TEXT BLOCK →

──────

His ship is underway as soon as he gets back, and with the threats and status of the world today, he will be sent to god knows where to defend and assist whomever may need it. I worry about him. But I also believe in him. I know he is right where he needs to be.

Nick, I love you more then I can ever say. And I am more proud of you then I've ever been.
Just don't forget to call once in awhile.
XOXO

Thursday, December 23, 2010

A message from...

Wishing you a Very Merry Christmas and a Happy New Year!!!
Be safe, Be jolly, and Be happy.
XOXO

Friday, December 17, 2010

Happy Friday Quote...

"The reason people find it so hard to be happy is that they always see the past as better then it was, the present worse then it is, and the future less resolved then it will be."
Marcel Pagnol
XOXO

Wednesday, December 15, 2010

Christmas Trees and...

Ok, I admit I tend to be a LITTLE bit of a perfectionist or maybe a little OCD about decorations being perfect. I will follow behind the children and "fix" what they hung, or adjust lights, or move tinsel around the tree so it looks "perfect". I do the same thing with the Christmas Decorations. They must be evenly spaced, facing the right direction, set in certain spots, etc. I have no idea why, or where this came from. It can be stressful and frustrating at times, especially when the kids were little and pick something up to look at.

This year, we decorated very little. Out of the 6 tubs of indoor decorations, I only used two. Part of the reason being that we are taking it all down before Christmas anyways, so it was hard to make myself put it all up.

We weren't even going to put a tree up. We have an artificial 4 ft tree, we were just going to plug that in and viola! But the kids begged and pleaded, and honestly, the house didn't FEEL Christmasy at all without one.

──────

PROVIDED MATERIAL →

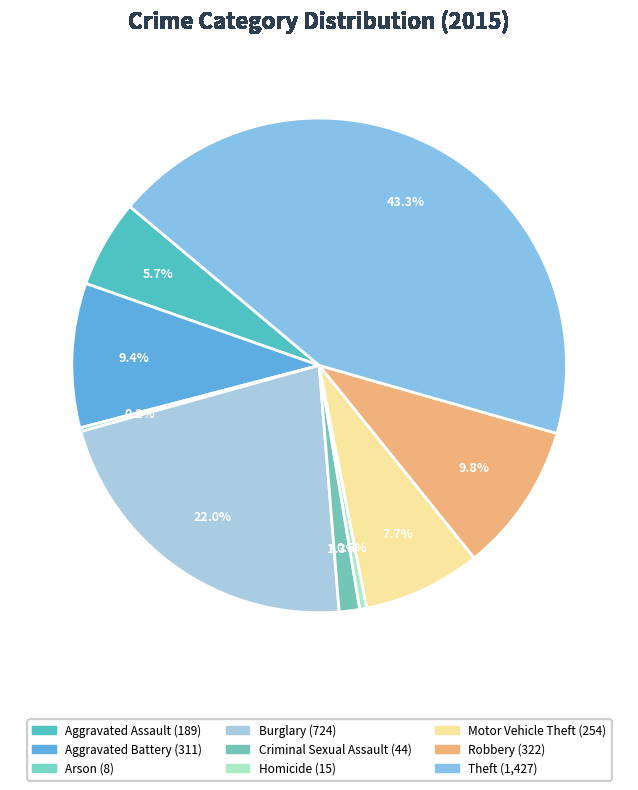

Is there a majority slice in this chart?

No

──────

THE PROBLEM → Repeat word for word the portion of the blog text that begins at "His ship is" and stops after "A message from...".

TASK SOLUTION →
His ship is underway as soon as he gets back, and with the threats and status of the world today, he will be sent to god knows where to defend and assist whomever may need it. I worry about him. But I also believe in him. I know he is right where he needs to be.

Nick, I love you more then I can ever say. And I am more proud of you then I've ever been.
Just don't forget to call once in awhile.
XOXO

Thursday, December 23, 2010

A message from...